Abstract

Over the last two decades, there was a significant increase in the number of countries, which started to pursue an Inflation Targeting monetary policy framework. Since the collapse of the Soviet Union, each of fifteen newly created independent countries started to develop and run their own autonomous monetary policies. Having inherited not well-suited market monetary institutions, the collapse of the system led to the most severe economic downturn in those new states. Kazakhstan has announced about implementation of Inflation Targeting policy in August 2015. At the same time, number of researches show that Inflation Targeting might not work well for developing countries as it is for developed ones due to certain fundamental differences and preconditions that must be met before implementation phase.
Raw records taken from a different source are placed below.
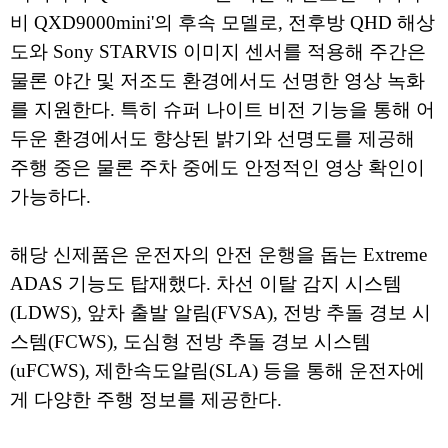
비 QXD9000mini'의 후속 모델로, 전후방 QHD 해상
도와 Sony STARVIS 이미지 센서를 적용해 주간은
물론 야간 및 저조도 환경에서도 선명한 영상 녹화
를 지원한다. 특히 슈퍼 나이트 비전 기능을 통해 어
두운 환경에서도 향상된 밝기와 선명도를 제공해
주행 중은 물론 주차 중에도 안정적인 영상 확인이
가능하다.
해당 신제품은 운전자의 안전 운행을 돕는 Extreme
ADAS 기능도 탑재했다. 차선 이탈 감지 시스템
(LDWS), 앞차 출발 알림(FVSA), 전방 추돌 경보 시
스템(FCWS), 도심형 전방 추돌 경보 시스템
(uFCWS), 제한속도알림(SLA) 등을 통해 운전자에
게 다양한 주행 정보를 제공한다.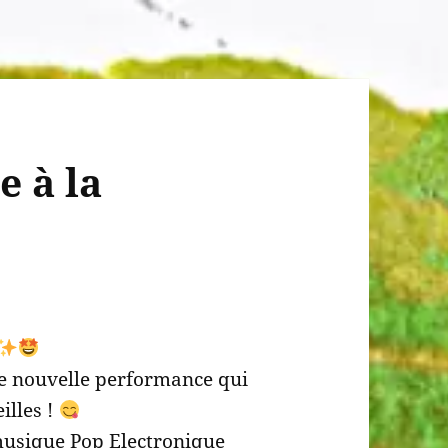
e à la
e nouvelle performance qui
illes !
musique Pop Electronique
Thus, discussing the case of Kazakhstan as a classical emerging market economy example, examining its ability to respond on various external shocks and identifying main transmission channels would importantly contribute to the knowledge in this area. Identification assumptions for contemporaneous inflation behavior generates practical monetary policy shocks, which also take into account various features of the small open economy. The orthogonal policy shocks generated with the help of our SVAR model suggested us various monetary transitory effects on output and the price level. Accordingly, based on the interpretation of impulse response functions, positive interest rate shock has certain disinflationary impact, opposing existing opinion on weakness of interest rate manipulation to keep inflation within the given band. At the same time, positive exchange rate shock leads to more sensitive increase in inflation rates. In addition, inflation inertia does explain a substantial increase in future inflation rates. This is in compliance with traditional EMEs literature on monetary policy transmission channels mechanisms.